(READING TEXT)
On Wed, Mar 23, 2016 at 5:50 AM, Eliot Lear <lear@cisco.com> wrote:
> I'm curious- do you have sufficient data to perform an analysis to
> determine the source of the service degradation?

Hi Eliot -

We're still looking, but, at the moment, no, it does not appear that way.

Our servers run Linux, our switches are Cisco, and log levels on
everything are quite high.  Our logs are full of noise about all kinds
of other, unrelated, server activities; but, as often seems to be the
case, the logs are silent about things related to this issue.  To my
great frustration.

Our engineers are always looking at additional ways of monitoring
things, but whether this was some kind of denial-of-service attack
against a physical host, or an OS failure of some kind, or maybe just
a bad network cable, we can't yet tell.

When things like this happen unexpectedly, we only want to take a
minimal amount of time to try and perform testing mid-event.  Having
done a number of tests, checks, and localized reset procedures, we
were just about to do a reboot of the physical host when the network
just came back to normal, all by itself.  So, this time, so far, I am
unable to determine a source, which, of course, is probably the most
frustrating outcome possible.

Glen
Glen Barney
IT Director
AMS (IETF Secretariat)

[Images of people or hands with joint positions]
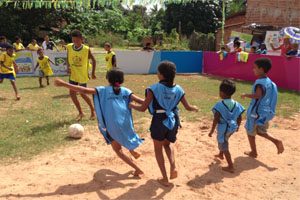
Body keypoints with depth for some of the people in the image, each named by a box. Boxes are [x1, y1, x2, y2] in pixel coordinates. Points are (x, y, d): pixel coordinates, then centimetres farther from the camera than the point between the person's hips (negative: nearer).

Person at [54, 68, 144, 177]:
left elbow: (85, 90, -11)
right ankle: (132, 151, 40)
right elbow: (138, 100, -4)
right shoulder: (125, 91, 5)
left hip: (112, 126, -3)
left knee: (117, 149, 16)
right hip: (125, 124, 3)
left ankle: (137, 169, 12)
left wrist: (64, 84, -11)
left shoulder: (103, 90, -1)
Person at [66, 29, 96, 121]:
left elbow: (93, 60, -3)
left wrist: (93, 73, -1)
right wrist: (68, 67, -11)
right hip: (73, 75, 4)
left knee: (82, 94, 2)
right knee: (72, 93, -1)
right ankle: (80, 113, 15)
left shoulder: (86, 49, -16)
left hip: (82, 75, -4)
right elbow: (68, 58, 8)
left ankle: (92, 110, 26)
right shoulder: (69, 47, -8)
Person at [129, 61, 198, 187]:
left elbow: (143, 108, -10)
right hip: (173, 121, 4)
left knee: (158, 149, 16)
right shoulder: (178, 89, 0)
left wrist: (131, 105, 9)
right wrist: (195, 108, 31)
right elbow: (188, 107, 8)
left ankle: (165, 179, 18)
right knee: (167, 144, 30)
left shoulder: (154, 89, -13)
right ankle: (173, 167, 9)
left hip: (159, 121, -4)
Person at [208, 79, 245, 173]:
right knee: (223, 141, 32)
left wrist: (212, 131, -10)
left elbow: (216, 120, -20)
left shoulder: (219, 105, -21)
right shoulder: (236, 104, -4)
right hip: (232, 128, 7)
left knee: (224, 147, 6)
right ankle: (220, 154, 53)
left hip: (223, 128, -7)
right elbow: (239, 118, 5)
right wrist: (237, 126, 23)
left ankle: (231, 167, 9)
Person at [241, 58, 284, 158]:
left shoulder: (260, 82, -21)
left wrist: (245, 95, -24)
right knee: (260, 131, 25)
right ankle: (276, 141, 8)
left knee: (250, 132, 11)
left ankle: (253, 152, 23)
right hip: (266, 112, 8)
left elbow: (258, 95, -37)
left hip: (257, 112, -8)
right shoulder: (269, 81, 6)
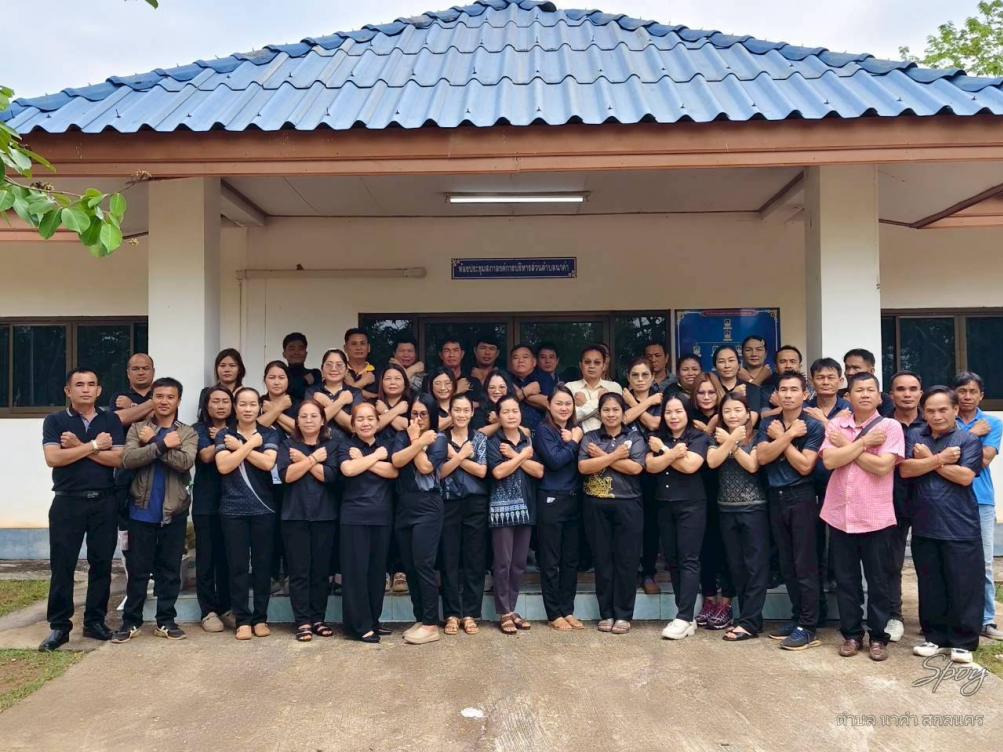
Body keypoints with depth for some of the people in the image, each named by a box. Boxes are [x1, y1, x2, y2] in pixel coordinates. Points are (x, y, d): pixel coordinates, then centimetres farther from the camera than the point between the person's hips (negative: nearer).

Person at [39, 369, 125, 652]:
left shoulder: (111, 420, 7)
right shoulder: (55, 421, 3)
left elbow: (117, 458, -5)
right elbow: (53, 458, -12)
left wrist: (78, 446, -11)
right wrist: (94, 445, -11)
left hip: (105, 502, 2)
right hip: (68, 502, -1)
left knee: (101, 563, 6)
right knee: (62, 565, 1)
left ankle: (95, 621, 17)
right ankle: (59, 626, 10)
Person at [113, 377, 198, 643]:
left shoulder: (188, 433, 3)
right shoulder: (137, 428, 4)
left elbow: (185, 462, -16)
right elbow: (128, 460, -13)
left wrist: (152, 443, -14)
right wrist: (163, 444, -21)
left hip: (174, 511, 0)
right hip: (142, 509, 0)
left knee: (170, 569, 8)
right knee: (137, 568, 6)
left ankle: (165, 621, 18)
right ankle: (131, 621, 18)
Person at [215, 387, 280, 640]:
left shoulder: (269, 434, 6)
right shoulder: (224, 435, 6)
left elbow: (267, 463, -12)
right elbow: (223, 466, -11)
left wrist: (239, 447, -9)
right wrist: (251, 444, -10)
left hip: (263, 508, 0)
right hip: (233, 510, 0)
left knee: (263, 564, 4)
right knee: (237, 565, 2)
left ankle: (260, 618, 14)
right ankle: (243, 620, 11)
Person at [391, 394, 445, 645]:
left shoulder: (438, 439, 1)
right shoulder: (402, 436, 11)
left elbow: (426, 467, -14)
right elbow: (396, 460, -8)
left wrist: (416, 441, -4)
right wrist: (419, 441, -11)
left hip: (427, 508, -5)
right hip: (404, 508, 5)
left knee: (423, 564, -9)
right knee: (409, 567, 8)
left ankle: (431, 625, -3)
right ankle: (420, 619, 18)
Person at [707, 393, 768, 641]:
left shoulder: (756, 437, -1)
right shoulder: (718, 437, 8)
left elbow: (752, 466, -15)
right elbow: (712, 462, -10)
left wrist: (731, 443, -12)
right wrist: (732, 440, -14)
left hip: (754, 508, -4)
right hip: (727, 510, 4)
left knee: (755, 566, -4)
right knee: (736, 566, 8)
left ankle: (748, 622, -1)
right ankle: (750, 618, 18)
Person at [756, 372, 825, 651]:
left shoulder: (813, 426, -5)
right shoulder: (768, 424, 8)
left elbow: (805, 466, -14)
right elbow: (762, 457, -7)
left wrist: (781, 437, -9)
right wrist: (789, 434, -12)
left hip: (801, 498, -5)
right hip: (775, 498, 5)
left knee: (805, 564, -2)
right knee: (787, 564, 11)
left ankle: (808, 626, 5)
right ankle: (797, 617, 22)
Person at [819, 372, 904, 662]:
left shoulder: (890, 426, -3)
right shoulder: (836, 424, 4)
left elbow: (882, 466, -16)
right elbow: (829, 461, -10)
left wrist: (846, 446, -9)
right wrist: (864, 442, -11)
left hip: (876, 517, -2)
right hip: (840, 515, 3)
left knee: (878, 581, 8)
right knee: (845, 580, 10)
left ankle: (878, 637, 22)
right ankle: (851, 634, 23)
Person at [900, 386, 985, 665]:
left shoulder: (968, 440, -2)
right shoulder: (914, 437, 7)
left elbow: (965, 476, -14)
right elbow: (906, 469, -7)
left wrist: (928, 459, -9)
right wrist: (940, 459, -14)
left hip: (960, 528, -3)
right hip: (924, 526, 3)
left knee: (964, 586, 3)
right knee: (930, 587, 11)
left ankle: (963, 642, 17)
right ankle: (935, 637, 24)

(YOUR TASKS)
1) Extract the passage from the email reply word for word, from "Our engineers are" up to and including "can't yet tell.".
2) List every possible cause of the service degradation that the email reply mentions.

(YOUR WRITTEN ANSWERS)
1)
Our engineers are always looking at additional ways of monitoring
things, but whether this was some kind of denial-of-service attack
against a physical host, or an OS failure of some kind, or maybe just
a bad network cable, we can't yet tell.

2)
- A denial-of-service attack against a physical host
- An OS failure of some kind
- A bad network cable